The Group has made progress with its plans to further optimize its strategic portfolio in Europe announced last year. Holcim has secured approval for the transaction with Cemex in the Czech Republic and is awaiting the decision on the other parts of the transaction.
For the planned streamlining of the ownership structure of its Indian operations from a horizontal to a vertical one, Holcim has received approvals from the High Courts in Delhi and Gujarat and is now awaiting final approval from the Foreign Investment Promotion Board.

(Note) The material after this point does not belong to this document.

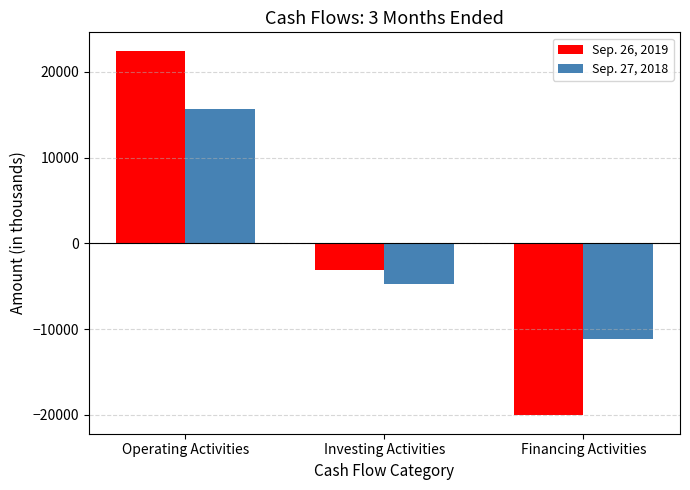

Reading left to right, extract all data points from this chart.

Sep. 26, 2019: Operating Activities=22468	Investing Activities=-3102	Financing Activities=-20070
Sep. 27, 2018: Operating Activities=15675	Investing Activities=-4768	Financing Activities=-11141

Merger of equals to create LafargeHolcim
On April 7, 2014, Holcim and Lafarge announced their intention to combine the two companies through a merger of equals, unanimously approved by their respective Board of Directors and fully supported by the core shareholders of both companies. This new global company with European roots will deliver compelling benefits for all stakeholders. LafargeHolcim would be in the best position to contribute to addressing the challenges of urbanization: affordable housing, urban sprawl and transport. The new Group would increase its offer to customers through innovation delivered on an expanded scale, best in class R & D and a combined portfolio of solutions and products. Both companies have pioneered sustainability and climate change mitigation in the industry and are committed to take it to the next level. After a strategic optimization of the portfolio through a pro active divestment process, in anticipation of regulatory requirements, LafargeHolcim would occupy complementary positions. The proposed combination would be structured as a public offer filed by Holcim for all outstanding shares of Lafarge on the basis of a 1 for 1 exchange ratio and closing is expected in the first half of 2015.
Outlook for 2014
For 2014 Holcim expects the global economies to show another year of uneven performance. Construction markets in Europe are expected to have reached the bottom with slow recovery in sight. At the same time, North American markets are expected to continue to benefit from a further recovery especially in the United States. Latin America on the other hand could continue to face uncertainties in Mexico but should overall show slight growth in 2014. The Asia Pacific region is expected to grow although at a comparatively slower pace than experienced in recent years. Africa Middle East is expected to gradually improve.
Holcim expects cement volumes to increase in all Group regions in 2014. Aggregates volumes are expected to remain flat overall as increases in Asia Pacific, Europe, North America and Africa Middle East are offset by negative volumes in Latin America. In ready-mix concrete volumes are also expected to increase in most regions with the exception of Europe and Latin America.
The Board of Directors and Executive Committee expect that organic growth in operating profit can be achieved in 2014. The ongoing focus on the cost base coupled with all the benefits expected from the Holcim Leadership Journey will lead to a further expansion in operating margins in 2014.
Additional information such as the 1st Quarter Interim Report 2014 including detailed information on the Group regions is available at www.holcim.com/results
Holcim is one of the world’s leading suppliers of cement and aggregates (crushed stone, gravel and sand) as well as further activities such as ready-mix concrete and asphalt including services. The Group holds majority and minority interests in around 70 countries on all continents.